The idea that abstaining from meat becomes penitential simply because we say it is, is nonsense. Sorry, but there it is. As a gesture towards declaring our allegiance to the Roman Catholic Church it has some merit - this is agreed. However, as an act of witness to the reason behind Friday penance (remembrance of the Passion of Christ) it fails - even dismally.
Let's construct what is not an unusual scenario. The devout Catholic male, invited out to a slap-up party where the wine and beer are flowing freely says, "Yes, I'll be there, but just so you know - I cannot eat meat because it's Friday". Is this, in any way, a remarkable test of faith? Is it a witness to faith of any depth? Is it, in fact, an act of penance? The answer, I think, in each case is painfully obvious.

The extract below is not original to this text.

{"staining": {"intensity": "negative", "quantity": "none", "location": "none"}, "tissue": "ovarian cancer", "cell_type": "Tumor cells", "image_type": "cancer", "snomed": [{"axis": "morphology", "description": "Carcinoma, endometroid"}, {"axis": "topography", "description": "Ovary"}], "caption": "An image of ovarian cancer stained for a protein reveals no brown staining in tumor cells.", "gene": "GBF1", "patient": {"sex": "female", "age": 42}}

The whole idea of Friday penance, surely involves refraining from parties, pub dinners, celebrations etc. It must at least include the possibility of abstaining from TV and the cinema. What on earth does "penance" mean? Sorry, but - and with respect - I must, in conscience, tell my parishioners what I think Friday penance means. Abstaining from meat certainly, but not in the context of a slap-up do.